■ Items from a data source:
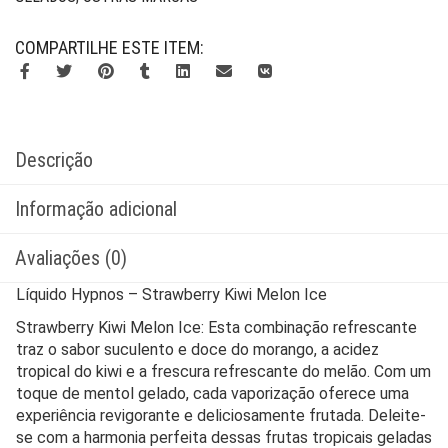
COMPARTILHE ESTE ITEM:
Descrição
Informação adicional
Avaliações (0)
Líquido Hypnos – Strawberry Kiwi Melon Ice
Strawberry Kiwi Melon Ice: Esta combinação refrescante
traz o sabor suculento e doce do morango, a acidez
tropical do kiwi e a frescura refrescante do melão. Com um
toque de mentol gelado, cada vaporização oferece uma
experiência revigorante e deliciosamente frutada. Deleite-
se com a harmonia perfeita dessas frutas tropicais geladas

■ Required work:
Start at the line with "tropical do kiwi" and stop at the end of the records. Write those lines out exactly and add nothing.

■ Task solution:
tropical do kiwi e a frescura refrescante do melão. Com um
toque de mentol gelado, cada vaporização oferece uma
experiência revigorante e deliciosamente frutada. Deleite-
se com a harmonia perfeita dessas frutas tropicais geladas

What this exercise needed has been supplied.